::: Data to use :::
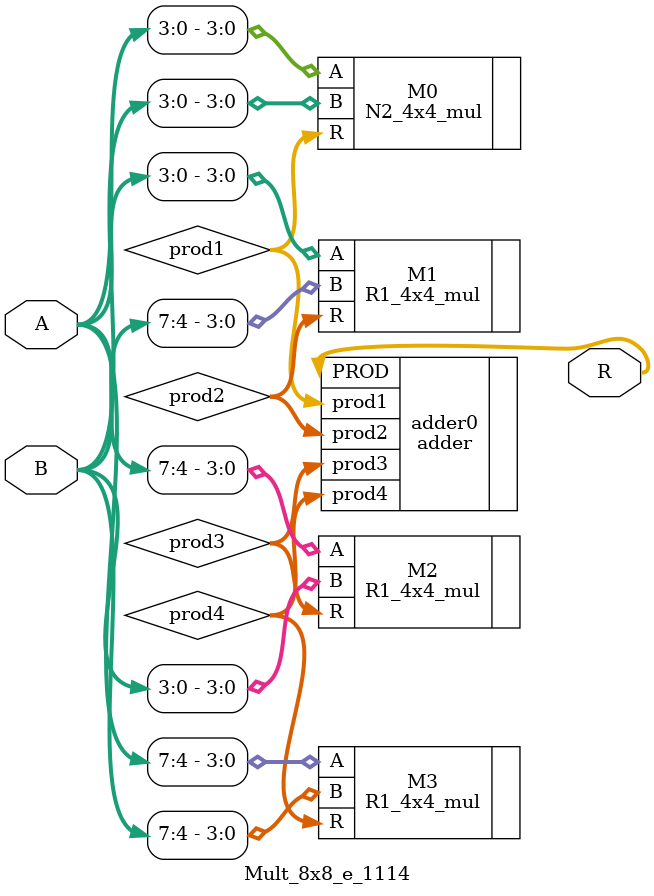
<source format=v>
module Mult_8x8_e_1114(
input [7:0] A,
input [7:0] B,
output [15:0]R
);
wire [7:0]prod1;
wire [7:0]prod2;
wire [7:0]prod3;
wire [7:0]prod4;

N2_4x4_mul M0(.A(A[3:0]),.B(B[3:0]),.R(prod1));
R1_4x4_mul M1(.A(A[3:0]),.B(B[7:4]),.R(prod2));
R1_4x4_mul M2(.A(A[7:4]),.B(B[3:0]),.R(prod3));
R1_4x4_mul M3(.A(A[7:4]),.B(B[7:4]),.R(prod4));
adder adder0(.prod1(prod1),.prod2(prod2),.prod3(prod3),.prod4(prod4),.PROD(R));
endmodule

</source>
:::
Exercise details
Line by line, retype the records above exactly, minus the images.

Worked solution
<source format=v>
module Mult_8x8_e_1114(
input [7:0] A,
input [7:0] B,
output [15:0]R
);
wire [7:0]prod1;
wire [7:0]prod2;
wire [7:0]prod3;
wire [7:0]prod4;

N2_4x4_mul M0(.A(A[3:0]),.B(B[3:0]),.R(prod1));
R1_4x4_mul M1(.A(A[3:0]),.B(B[7:4]),.R(prod2));
R1_4x4_mul M2(.A(A[7:4]),.B(B[3:0]),.R(prod3));
R1_4x4_mul M3(.A(A[7:4]),.B(B[7:4]),.R(prod4));
adder adder0(.prod1(prod1),.prod2(prod2),.prod3(prod3),.prod4(prod4),.PROD(R));
endmodule

</source>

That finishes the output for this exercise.